• **PROBLEM DESCRIPTION**: Write out, word for word, the passage of the report on the alleged chlorine attack in Syria that runs from "The chemical attack" up to and including "by Russian-Syrian forces.".

The United States has denounced a new chemical attack by Assad. And it is threatening retaliation. The threat was contained in a note from the State Department revealing an “alleged chlorine attack in north-west Syria on the morning of 19 May 2019.” It was signed by Morgan Ortagus, a terrorist expert and department spokeswoman.
The chemical attack is claimed to have taken place at Idlib, the last stronghold in the hands of the anti-Assad forces, meaning the terrorists of the Syrian branch of al Qaeda (Tahrir al Sham). In recent days they have been hammered in an offensive by Russian-Syrian forces.
The attack is still being investigated, the US note adds. But in breaking the news, the New York Times also commented that, “independent monitoring groups and foreign news organizations have not issued any notable reports of a chemical weapons attack on Sunday.”
In addition, the Times of Israel reports that Rami Abdul Rahman, who heads the Syrian Observatory for Human Rights, said: “We have no evidence of the attack.”

• **SUPPLIED RECORDS**:
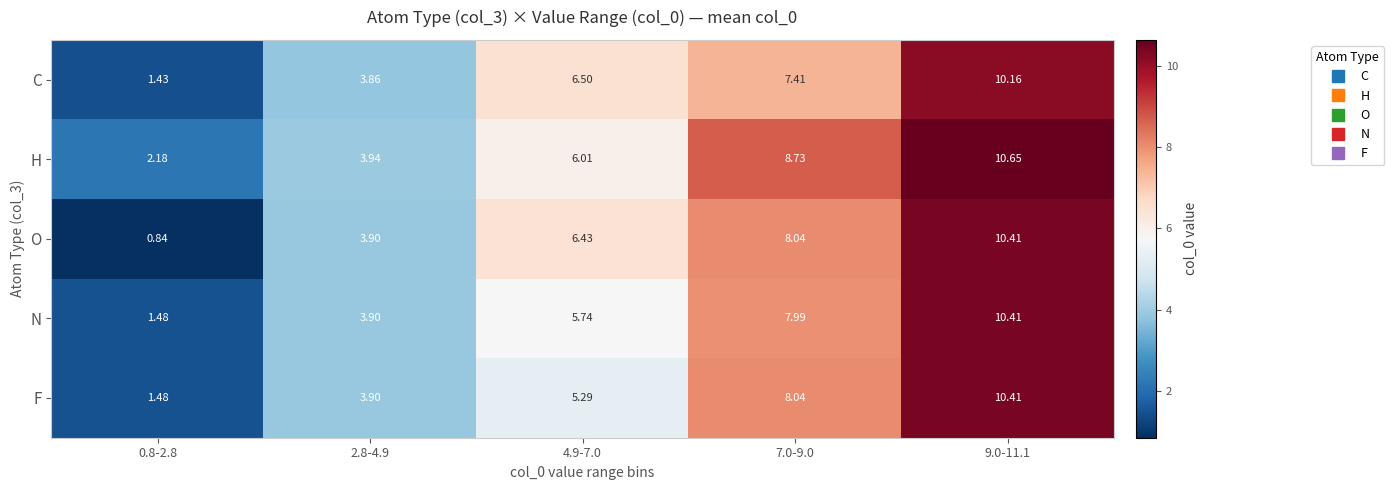

Which series changed the most between 4.9-7.0 and 9.0-11.1?

F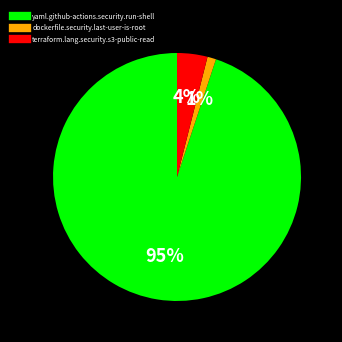

To the nearest percent, what is the combined percentage of yaml.github-actions.security.run-shell and terraform.lang.security.s3-public-read?

99%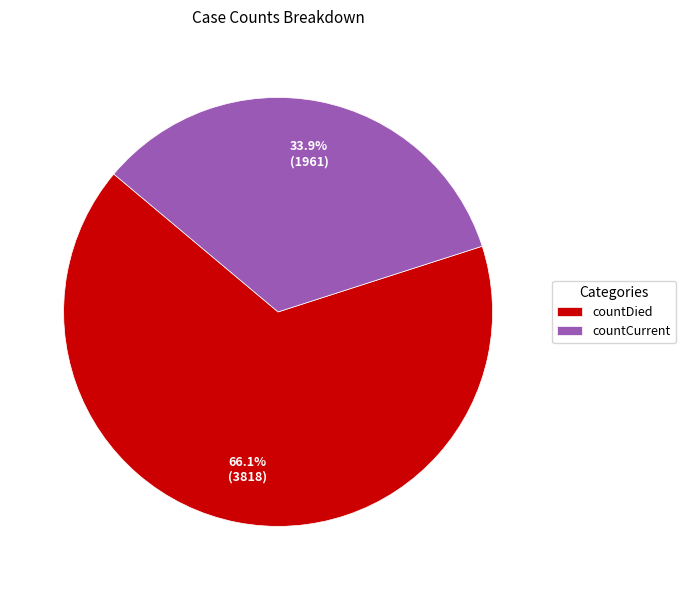

Which has a higher value, countCurrent or countDied?

countDied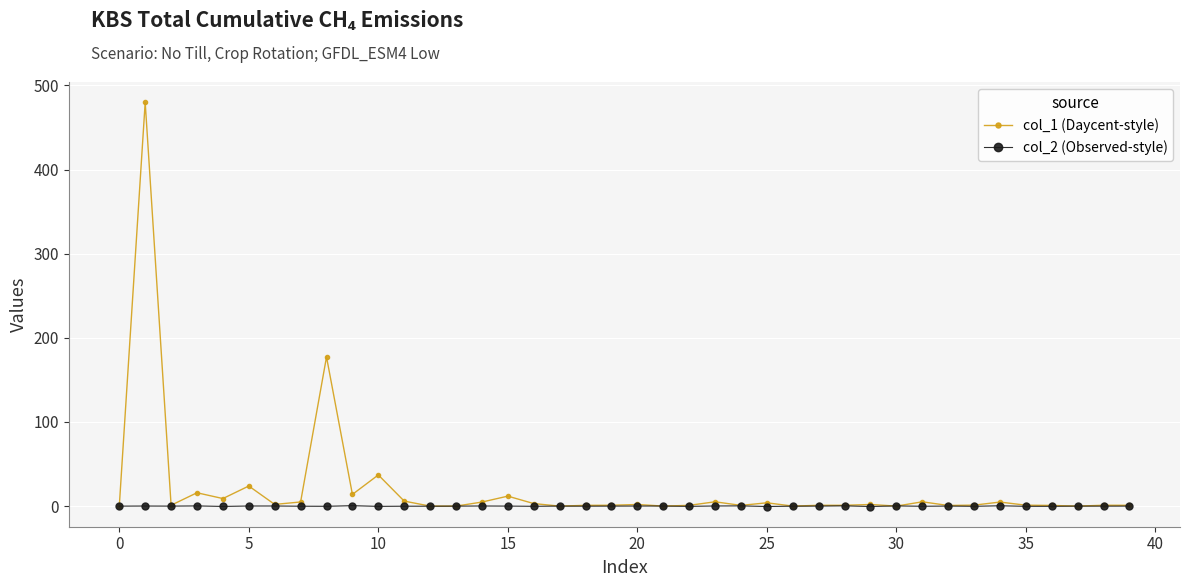

Which series has the widest spread of values?

col_1 (Daycent-style)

• **YOUR RESPONSE**:
The chemical attack is claimed to have taken place at Idlib, the last stronghold in the hands of the anti-Assad forces, meaning the terrorists of the Syrian branch of al Qaeda (Tahrir al Sham). In recent days they have been hammered in an offensive by Russian-Syrian forces.